さきほどの「1+1=2」という計算についても同様です。

以前触れましたが、そもそも「1+1=2」という計算が成り立つのは、実はある条件を満たす時だけ…つまり計算の対象となるものが同じ属性や単位を持っている場合の話です。

わかりやすく言えば、

 リンゴ1個とみかん1個を足しても、リンゴ2個にはならない
 リンゴ1個と別のリンゴ1個を足すからこそ、リンゴ2個になる

ということです。このようにアルゴリズムにはそのアルゴリズムを採用するために必要な条件を整えることができて、はじめて最適解となりうるわけです。

これは個人として、企業として、他人からあるいは社会から「信用」を得るために安定した成果をあげる…ひいては再現性の高い成果を出し続けるためにも大事な考え方となります。

だからこそ、多くのビジネスシーンにおいて「自ら考える力」がとても重要だといわれているわけです。

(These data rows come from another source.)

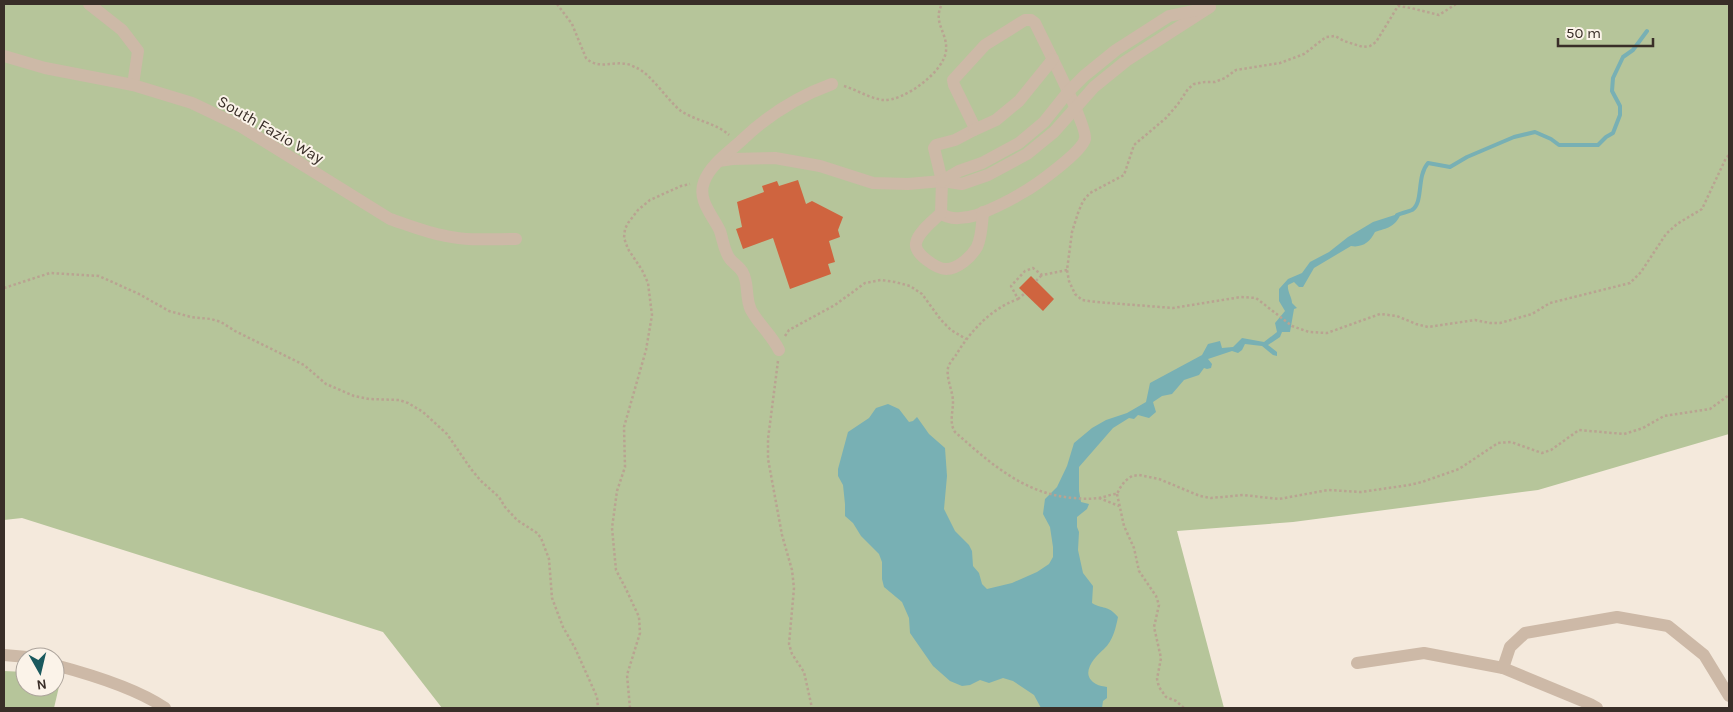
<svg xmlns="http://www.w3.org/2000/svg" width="1733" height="712" font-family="Karla,sans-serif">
<rect width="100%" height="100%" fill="#f4e9dc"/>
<g fill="#b6c59a">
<path d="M4 4H1729V434L1538 490 1293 522 1177 531 1224 708H442L383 632 22 518 4 520Z"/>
<path d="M4 671 25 672V687H55V677L61 678 54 708H4Z"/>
</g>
<path fill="#78b0b4" d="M1401 213C1396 227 1387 228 1375 232 1370 242 1362 248 1351 246L1314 268 1303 287H1299L1294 282 1288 285C1287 291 1292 297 1292 303L1297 308 1294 309 1290 332H1282L1280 337 1268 345 1277 352V356L1273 355 1262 346 1245 344 1242 350 1238 353 1232 351 1208 359 1212 364 1211 368 1207 369 1204 368 1199 375 1184 380 1172 394 1162 396 1153 402 1156 412 1149 418 1138 415 1134 419 1129 418 1113 428 1079 467V491L1081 502 1089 504 1087 509 1077 517V527L1079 532 1078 550 1083 573 1093 586 1092 603C1103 610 1107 604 1118 617 1116 627 1113 641 1104 649 1096 656 1078 674 1096 684 1099 686 1104 686 1107 687V698L1103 701 1102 708H1041L1034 695 1013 681 1003 678 989 683 980 680 970 685 962 686 950 681 933 666 910 633 909 618 902 602 884 587 882 579V562L879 554 861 536 853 523 845 516V504L843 485 838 476V469L848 432 869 418 876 408 888 404 899 409 909 422 913 421 917 417 929 434 945 448 947 476 944 509 955 531 969 545 972 551 973 566 979 573 982 584 987 589 1012 583 1037 572 1049 564 1053 557V547L1050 527 1043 514 1045 499 1057 487 1067 466 1074 443 1092 428 1106 420 1127 413 1146 402 1150 383 1202 355 1208 344 1220 341 1222 348 1233 347 1242 338 1264 342 1277 332 1275 323 1285 311 1279 301V289L1288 279 1302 273 1310 262 1329 252 1348 237 1373 222Z"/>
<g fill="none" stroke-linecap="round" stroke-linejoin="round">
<path stroke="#78b0b4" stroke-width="4" d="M1397 215C1402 213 1407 212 1412 210 1424 202 1416 177 1428 163L1450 167 1467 157 1514 137 1535 132 1551 139 1559 145H1598L1606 137 1613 133 1620 115V106L1612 91 1613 78 1623 57 1633 50 1647 31"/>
</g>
<g fill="#cf643f">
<path d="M798 180 806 204 812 201 843 217 838 230 840 237 829 241 835 262 828 264 831 274 790 289 773 238 743 249 736 229 742 227 737 202 764 192 762 186 777 181 779 186Z"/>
<path d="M1031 276 1054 299 1043 311 1019 288Z"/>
</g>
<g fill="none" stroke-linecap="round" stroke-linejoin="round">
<g stroke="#b9a391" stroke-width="2.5" stroke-dasharray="2.5 2.5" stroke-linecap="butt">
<path d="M557 4 572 24 586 58C598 70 612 61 626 64 630 64 634 67 637 68 652 75 667 100 681 111 696 121 716 123 729 135"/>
<path d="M1456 4 1439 15 1411 8 1398 6 1376 42 1370 46 1363 47 1344 41 1335 36 1326 37 1304 54 1280 63 1236 70 1225 78 1215 82H1205L1194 84 1188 89 1178 104 1166 118 1134 145 1124 175 1090 193 1083 201 1078 213 1072 232 1067 270 1069 281 1075 294 1082 300 1096 302 1173 308 1241 297 1256 298 1292 326 1309 332 1327 333 1380 314 1397 316 1416 324 1428 327 1475 320 1490 323H1500L1532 314 1550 303 1630 283 1641 272 1666 234 1677 224 1702 209 1726 158 1729 155"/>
<path d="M844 86C857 90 869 98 883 100 903 102 944 72 946 51 948 32 932 23 942 4"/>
<path d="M1067 270 1042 275 1033 268 1025 271 1011 286 1018 299C991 309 971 330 956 355 954 358 949 363 948 368 946 379 953 391 953 402 953 412 949 423 955 432 990 463 1025 495 1075 498 1083 499 1091 499 1099 498 1105 497 1111 494 1117 494L1120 488 1125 481 1132 476 1139 475 1159 479 1200 496 1211 498 1243 495 1279 499 1328 490 1361 492 1409 485 1422 482 1459 469 1498 443 1511 442 1542 453 1551 450 1579 430 1624 434 1643 428 1664 416 1710 409 1729 395"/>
<path d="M1036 281 1042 275"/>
<path d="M4 288 50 273 99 276 139 294 169 311 191 317 211 319 221 322 235 331 304 365 326 384 354 396 369 399 399 400 408 403 423 412 447 434 471 469 481 481 499 497 505 507 517 520 537 533 541 538 549 559 552 598 563 627 575 648 597 697 598 708"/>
<path d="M1018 299 1024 294"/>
<path d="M785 336 789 330 835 305 865 283 881 280 895 282 910 286 922 294 941 320 951 330 966 339"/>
<path d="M778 361 768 439V459L782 535 792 570 794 588 789 644 792 654 804 672 812 708"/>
<path d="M1117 494 1124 526 1134 548 1139 571 1156 596 1159 605 1154 627 1161 658 1157 679 1159 687 1166 697 1176 701 1184 708"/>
<path d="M1099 498 1119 506"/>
<path d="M630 708 627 675 640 633 639 617 626 589 616 570 612 528 617 491 625 467 624 427 646 350 652 315 648 283 642 270 628 249 624 238 625 229 628 223 638 210 650 200 681 186 690 184"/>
</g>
<g stroke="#cdb9a7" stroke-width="12">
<path d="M89 4 122 30 138 51 133 85"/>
<path d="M1025 20H1031L1035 23C1043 40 1088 127 1085 139 1082 152 1035 186 1022 193 1009 201 992 209 977 215 967 218 949 221 941 213L942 181 934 148 936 145 955 140 974 130V126L954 85 953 80 985 45Z"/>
<path d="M4 56 45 68 133 85 192 103 240 126 390 219C408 225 427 233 446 236 469 241 492 239 516 239"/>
<path d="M974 130 996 120 1019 101 1053 59"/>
<path d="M719 161 732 159 775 158 820 166 873 183 908 184 942 181 962 184 988 175 1027 154 1054 132 1094 87 1126 61 1210 7"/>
<path d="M942 181 959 171 982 163 1019 143 1044 122 1068 92 1084 76 1116 50 1169 16 1202 9"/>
<path d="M941 213C933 221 918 232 916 243 914 254 937 269 946 269 958 269 971 257 977 247 982 236 982 223 983 212"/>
<path d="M779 350C772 335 759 325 751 310 745 298 749 284 743 273 740 267 734 264 730 259 724 251 723 240 720 231 713 216 697 200 704 182 710 165 729 152 742 140 767 116 799 96 832 84"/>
<path d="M4 655 27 657"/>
<path d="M1357 663 1424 653 1503 668 1590 704 1597 708"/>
<path d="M55 665C89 674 136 688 165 708"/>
<path d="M1503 668 1510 647 1525 633 1617 617 1668 626 1704 655 1729 696"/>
</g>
</g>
<g text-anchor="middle" stroke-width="4" stroke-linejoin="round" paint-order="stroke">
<g font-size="16" fill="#392e28" stroke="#fbf3e9">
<text transform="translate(271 129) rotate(30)" y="6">South Fazio Way</text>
</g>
</g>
<rect width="1733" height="712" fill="none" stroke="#392e28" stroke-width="10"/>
<g transform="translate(40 672) rotate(172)"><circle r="24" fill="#fbf3e9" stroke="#ada49c"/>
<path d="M0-4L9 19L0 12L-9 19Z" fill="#1a595e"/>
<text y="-8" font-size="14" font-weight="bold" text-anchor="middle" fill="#392e28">N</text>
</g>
<path d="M1558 38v8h95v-8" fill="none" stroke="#392e28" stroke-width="2.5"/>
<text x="1566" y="38" font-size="15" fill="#392e28" stroke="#fbf3e9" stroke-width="4" paint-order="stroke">50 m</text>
</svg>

そう言う意味でも様々なアルゴリズムに触れ、身につけ、取捨選択する機会を持ち続けることはとても大切なことだということがわかります。

思考することを放棄してしまって

 「〇〇さんがこれで良いといったから」
 「以前はこれで成功したから」

みたいな発想しかできない人には、一生アルゴリズムを使いこなすことは難しいのではないでしょうか。